Lokaljournalismus und Demokratie

Dass Lokaljournalismus und Demokratie viel miteinander zu tun haben, ist eigentlich eine Binsenweisheit. Und doch lohnt es sich, die Zusammenhänge genauer zu erforschen. Das ist auch der Hintergrund einer Studie, die die Medienwissenschaftlerin Prof. Wiebke Möhring (Dortmund) bei den Medientagen München in Auszügen vorstellte. Danach nutzen vier von fünf Bewohnern in Deutschland mindestens einmal pro Woche ein lokaljournalistisches Angebot. Gut die Hälfte tut dies fast täglich. Nach Alter betrachtet, sind junge Menschen zwischen 14 und 29 Jahren mit 31 Prozent am wenigsten lokal interessiert, die 50- bis 69-Jährigen und die über 70-Jährigen hingegen informieren sich deutlich häufiger über lokale Nachrichten (60 Prozent/78 Prozent).

Podiumsdiskussion mit Experten aus Journalismus und Medien über die Bedeutung des Lokaljournalismus als demokratische Instanz. Im Hintergrund eine Präsentation mit dem Thema und bunte grafische Elemente. Publikum verfolgt aufmerksam die Diskussion.
Medien.Bayern GmbH Wie wichtig lokaler Journalismus für die Information vor Ort, Gemeinschaft und Teilhabe ist, unterstrich die Podiumsdiskussion auf den Medientagen München, u.a. mit Peter Müller, Chefredakteur der Augsburger Allgemeinen und Markus Knall, Chefredakteur Ippen Media.

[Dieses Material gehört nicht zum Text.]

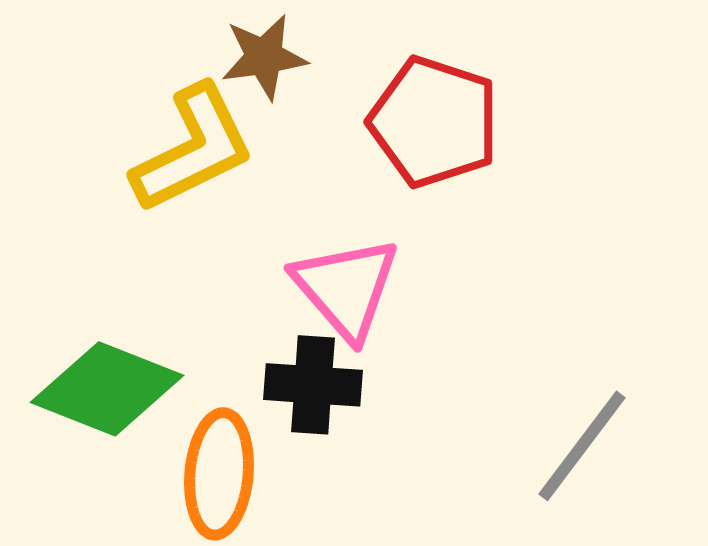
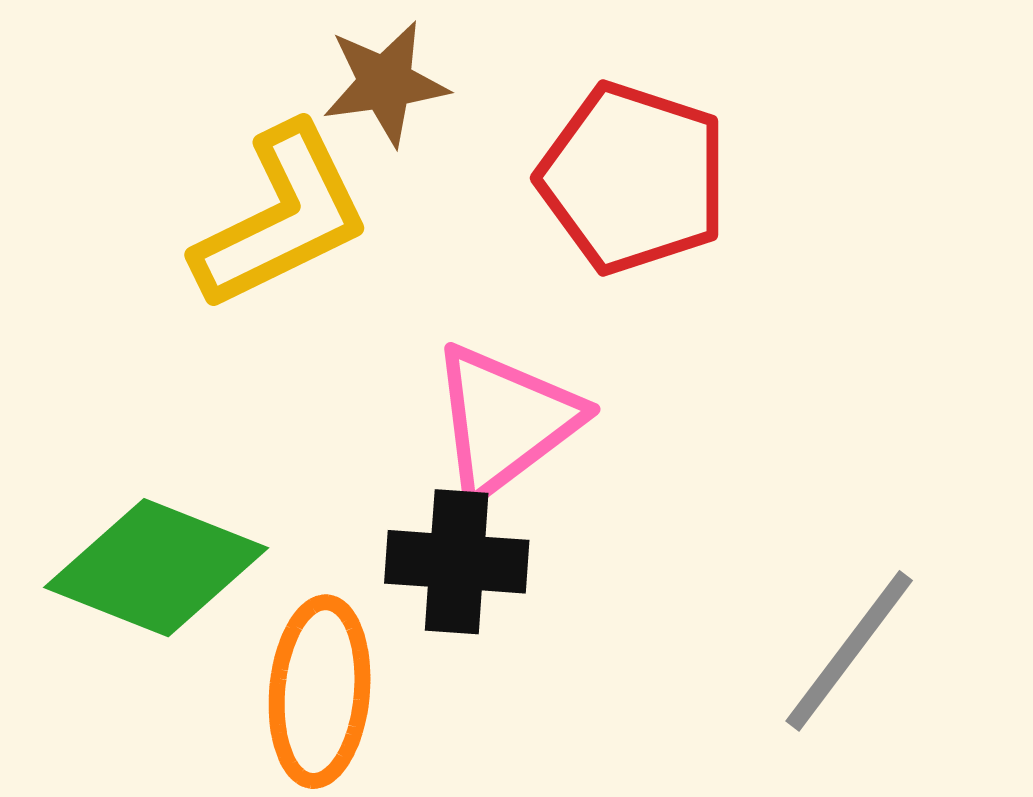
pink triangle: (346, 288) -> (505, 420), turned 34

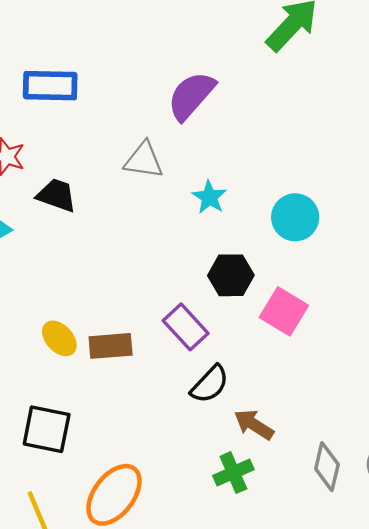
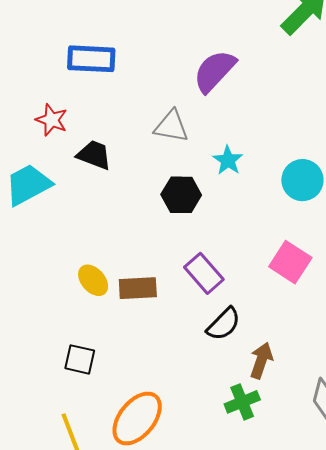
black hexagon: (231, 275) -> (181, 195), moved
brown arrow: (254, 425) -> (261, 360), turned 75
black square: (47, 429) -> (80, 359), size x0.7

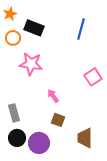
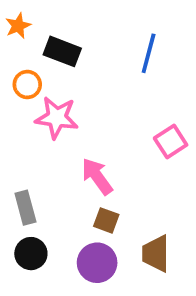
orange circle: (13, 38) -> (27, 85), moved
pink arrow: (53, 96) -> (97, 176), size x1.5
purple circle: (39, 143) -> (97, 263), moved

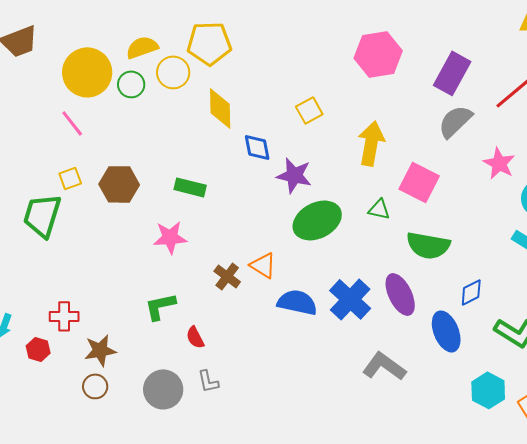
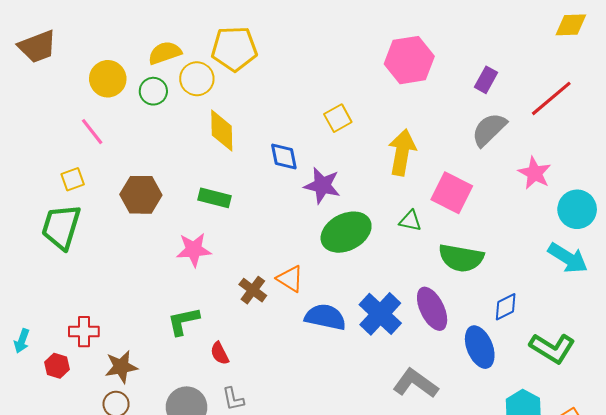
yellow circle: (87, 72) -> (108, 79), size x0.7
purple rectangle: (452, 73) -> (486, 80), size x0.6
yellow diamond: (220, 108) -> (222, 131), moved
yellow square: (70, 178) -> (73, 179), moved

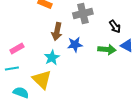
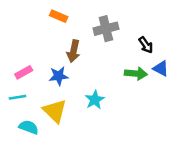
blue star: (75, 45) -> (59, 76), moved
cyan star: (52, 58) -> (95, 100), moved

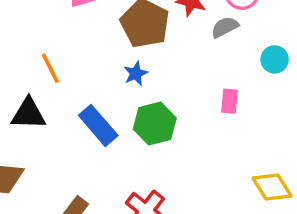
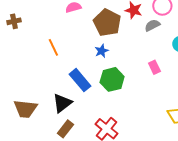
pink rectangle: (229, 101) -> (154, 67), turned -32
black triangle: (28, 114) -> (62, 103), moved, turned -40

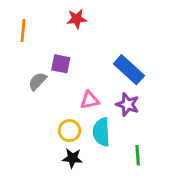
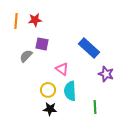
red star: (77, 19) -> (35, 20), moved
pink triangle: (90, 100) -> (62, 69), turned 48
purple star: (127, 104) -> (106, 74), moved

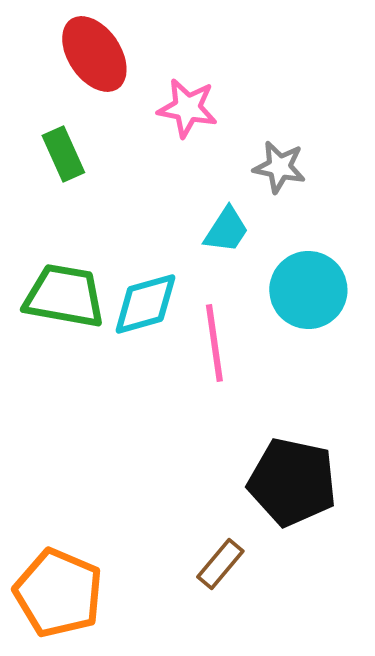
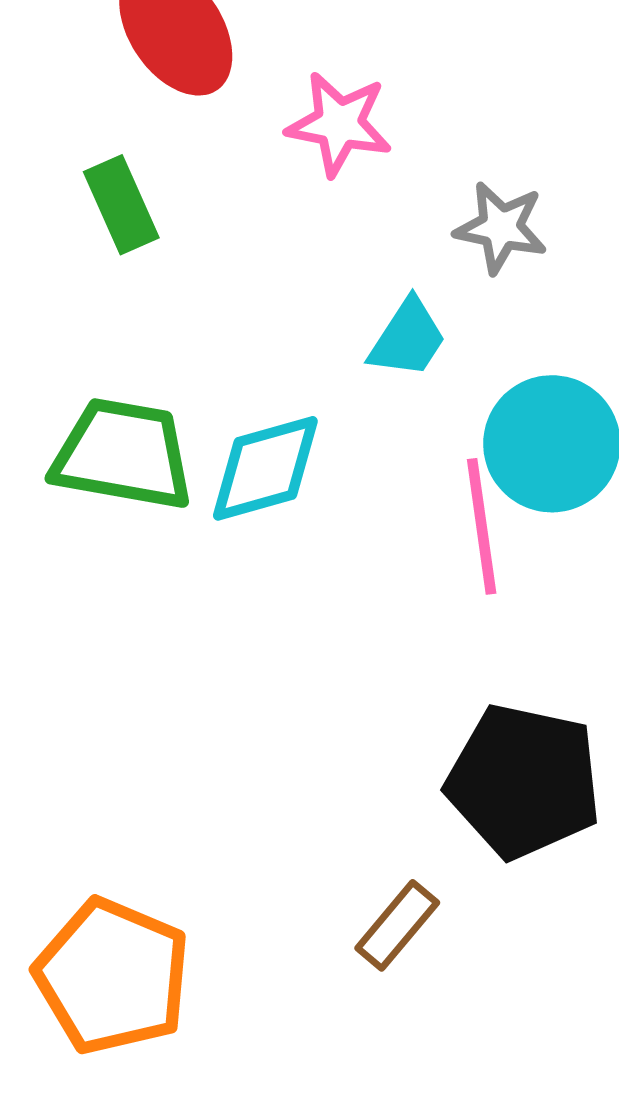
pink line: (214, 343) -> (482, 526), moved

Die indirekte Nutzung lokaljournalistischer Angebote mittels Blogs oder Social Media ist in den jüngeren Altersgruppen deutlich größer (14 - 29 Jahre: 26 Prozent; 30 - 49 Jahre: 23 Prozent), während die höheren Altersgruppen eher auf direkte Quellen wie Lokalzeitung, Lokalradio, TV oder Newsletter zurückgreifen (50 - 69 Jahre: 30 Prozent; 70+ Jahre: 28 Prozent). Gut die Hälfte der Befragten (55 Prozent) gibt an, sich künftig über Social Media lokal informieren zu wollen.

Wie sehr Lokaljournalismus demokratische Öffentlichkeit ermöglicht, zeigen die Zustimmungswerte zu den Punkten Information, Gemeinschaft & Integration, Partizipation sowie Kritik & Kontrolle. Die Zustimmungswerte lagen hoch zu den folgenden Aussagen: Ich möchte wissen, was in meiner direkten Umgebung passiert (85 Prozent); Lokale Medien vermitteln mir ein Gefühl der Verbundenheit mit meiner Region (62 Prozent); Lokale Medien liefern Wissen, um mich vor Ort einbringen zu können (60 Prozent); Lokale Medien berichten auch kritisch über Entwicklungen oder Entscheidungen vor Ort (59 Prozent). Im Vergleich mit Medien allgemein, lokaler oder Bundespolitik liegt das Vertrauen in lokale und regionale Medien an der Spitze.

Die Einblicke bei den Medientagen waren gleichsam ein Sneak Peak, offiziell wird die Studie erst am 18. November vorgestellt.

Auf die naheliegende Frage im anschließenden Panel, ob angesichts dieser Werte lokaljournalistische Angebote von der Regierung gefördert werden sollten, stellte Peter Müller, Chefredakteur der Augsburger Allgemeinen, fest, dass Jammern nichts nutze. "Es nutzt nicht, nach dem Staat zu rufen." Mit Blick auf die Studie solle der Staat aber dafür sorgen, "dass es Augenhöhe gibt". Peter Müller: "Ich hafte als Chefredakteur für die Richtigkeit jedes Satzes, jeder Zeile, die wir veröffentlichen. Die großen Plattformen müssen das nicht." Daher begrüße er auch die Idee eines Plattformsolis.

Der Präsident der Bayerischen Landeszentrale für neue Medien, Dr. Thorsten Schmiege, bestätigte: "Ein Level Playing Field ist wichtig." Die Watchdog-Funktion lokaler Medien sei wichtig für die Demokratie. Zugleich bildeten lokale Medien die "Plattform für jeden, der sich engagieren will".

Markus Knall, Chefredakteur Ippen Digital (München), forderte aber auch Bewegung in den Medienhäusern: "Der Lokaljournalismus muss sich ändern. Die Rahmenbedingungen sind heute anders als vor 50 Jahren." Lokaljournalismus müsse jünger, frischer, digitaler, weiblicher werden. Knalls zentrale Frage: "Welche Geschichte erzählen wir? Wenn wir 'Party machen', sind heute vielleicht weniger dabei als früher, aber unsere muss die coolste sein."